The Villa featured frescos on the ceiling of the salon, a billiard room, a pool that looked over the vineyards, and olive groves, and several terraces where a dinner or evening cocktails could be had while twilight set in and a pinkish-purple light glowed over the hills.

 

As I write this you should know that I’m fighting the urge to pick up the phone and book a plane ticket….now!

Esoteric / Quirky Things About the Nearby Towns:

 

John Ferrari, our booking agent from ItalianTown and Country told us that while in Panzano we had to check out the butcher. “The butcher?” I though – “Really” Didn’t seem exactly like and exciting attraction, particularly given what I’ve already confess about my lack of ability/interest in cooking. Dutifully though, a couple of days after arrival we sought out Dario Cecchini’s butcher shop, Antica Macelleria Cecchini, and understood why John Ferrari had directed us there.

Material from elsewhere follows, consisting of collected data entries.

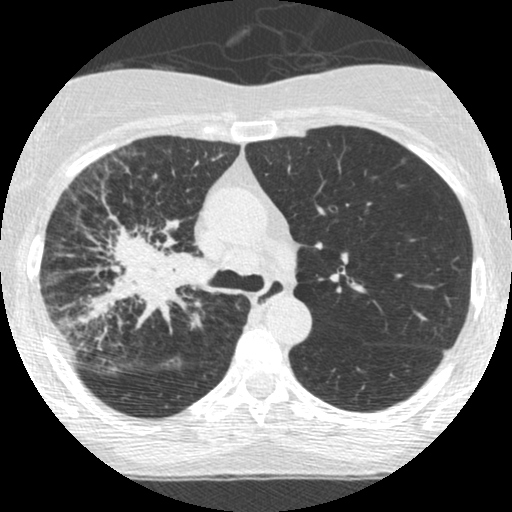
Low-dose screening chest CT, one axial slice. Lung window (W 1500 / L -600 HU). 1.25 mm slice thickness. 512 × 512 image matrix, field of view 294 × 294 mm.
Annotated regions visible in this slice (outlined manually by an expert reader):
- lesion 2 (tumor, hilum of right lung): bounding box <86,219,206,322> (left, top, right, bottom; pixels)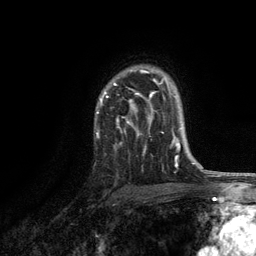
Breast MRI, one axial slice; cropped to one breast; dynamic contrast-enhanced series, time point 2 of 6 at this slice position (early post-contrast); 3 T; TE 2.8 ms, TR 7.5 ms; 256 × 256 image matrix, field of view 175 × 175 mm. Female patient.
Outlined on this slice (semi-automatic segmentation, software-assisted and operator-edited):
- enhancing-tissue mask used for the functional tumour volume (all voxels passing the contrast-enhancement thresholds inside the analysis volume; usually the tumour): bounding box (x1, y1, x2, y2) in pixels: (97, 69, 169, 136)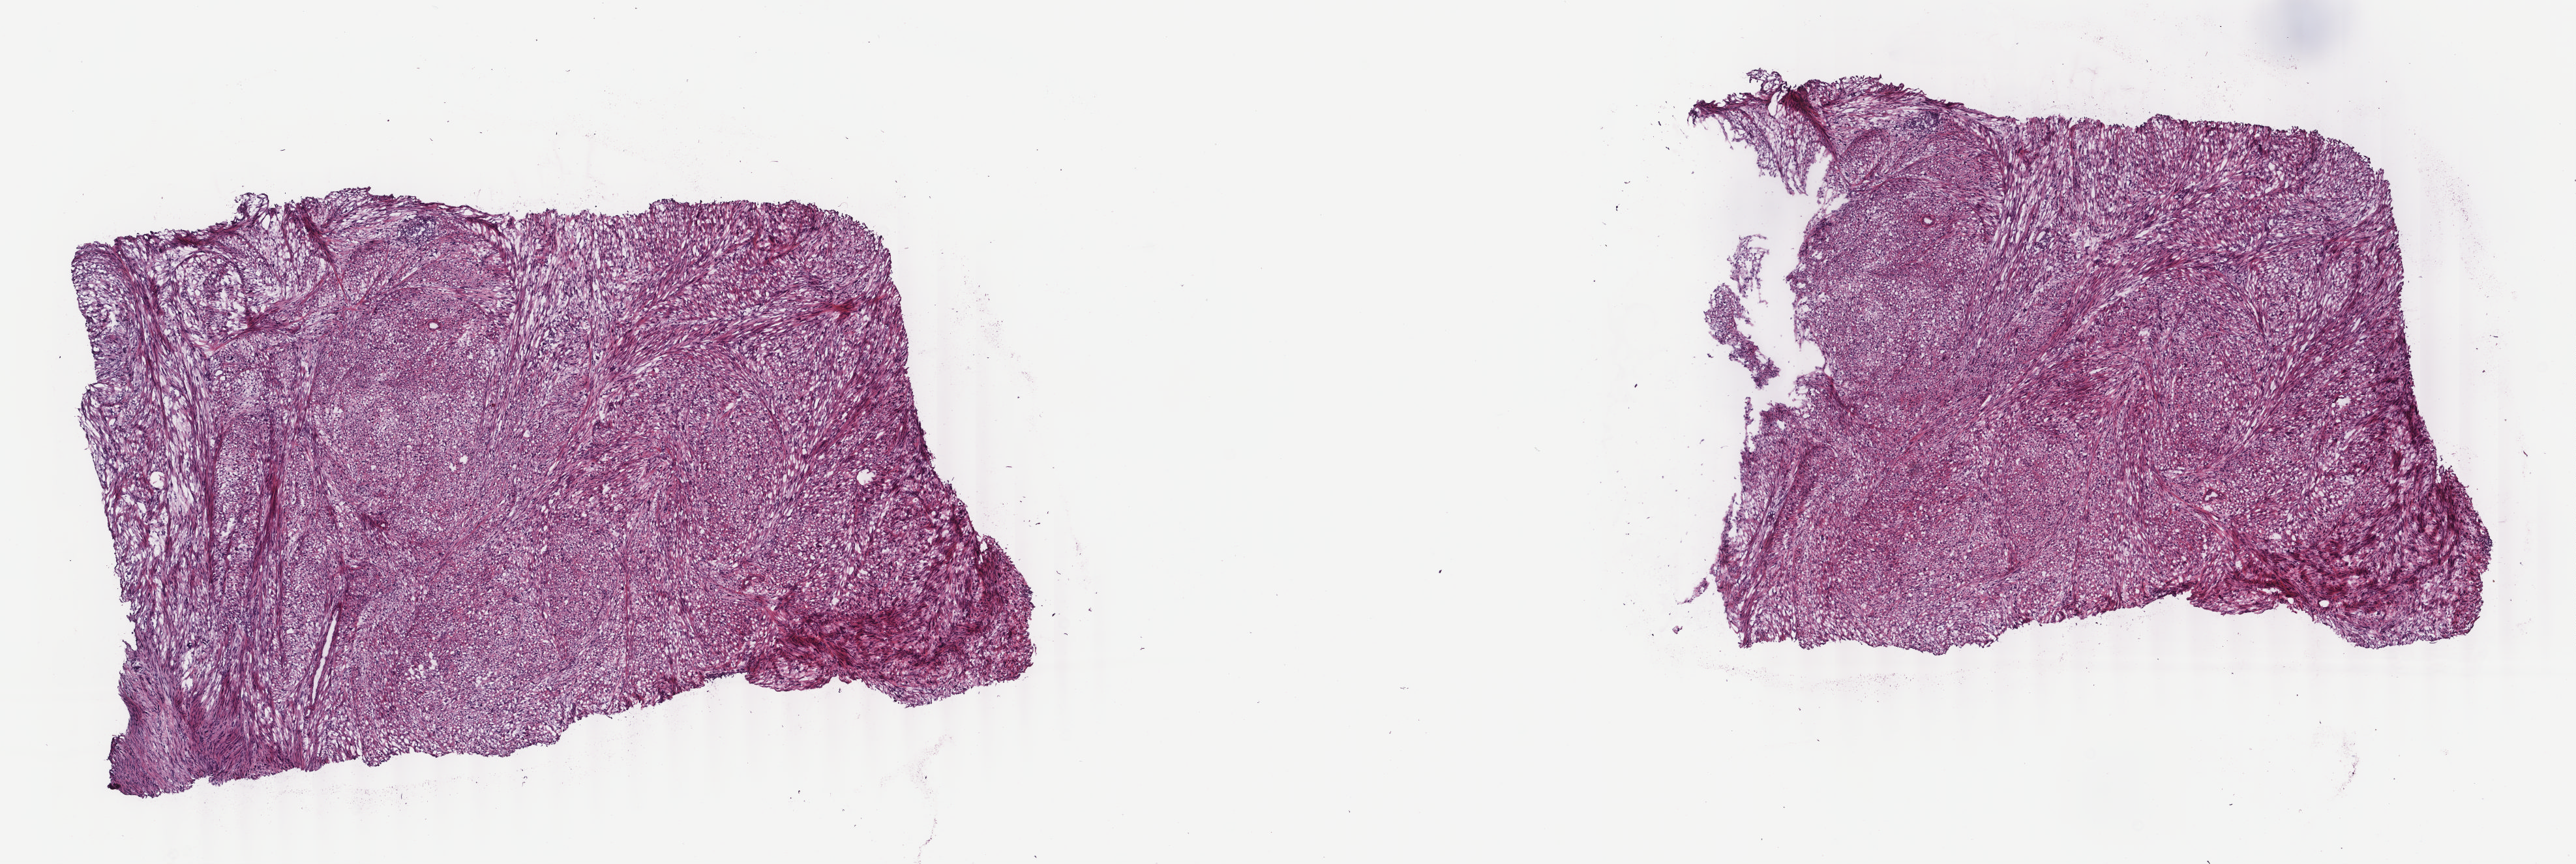
Hematoxylin and eosin (H&E) stained whole-slide image — whole scanned area (about 15.7 x 5.3 mm, acquisition: 40x scan) shown as a low-resolution overview. Frozen section from the top of the tissue portion. Retroperitoneum and peritoneum, primary tumour sample. Patient: male, age at initial diagnosis 74 years. Composition of this section per pathologist review: tumour cells 40%, tumour nuclei 99%, normal cells 0%, stromal cells 59%, necrosis 1%. Infiltration values recorded for this section: lymphocyte infiltration 0%, monocyte infiltration 1%, neutrophil infiltration 0%.
• diagnosis: Dedifferentiated liposarcoma (retroperitoneum)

This was like no butcher shop we’d ever seen –  aside from the frescoed interior there was opera fairly blaring from the speakers, a  large butcher-block, counter with cooked  meats for tasting, and a lively, smiling man behind the counter who was clearly as passionate about meat and seasonings as Pavarotti was about opera. A few years after our visit, the world discovered Dario Cecchini – he, his shop and his line of (out of this world) seasonings were featured in New York magazine. Still he and the Antica Macelleria remain loyally in Panzano, so if you find yourself in the neighborhood, do stop in.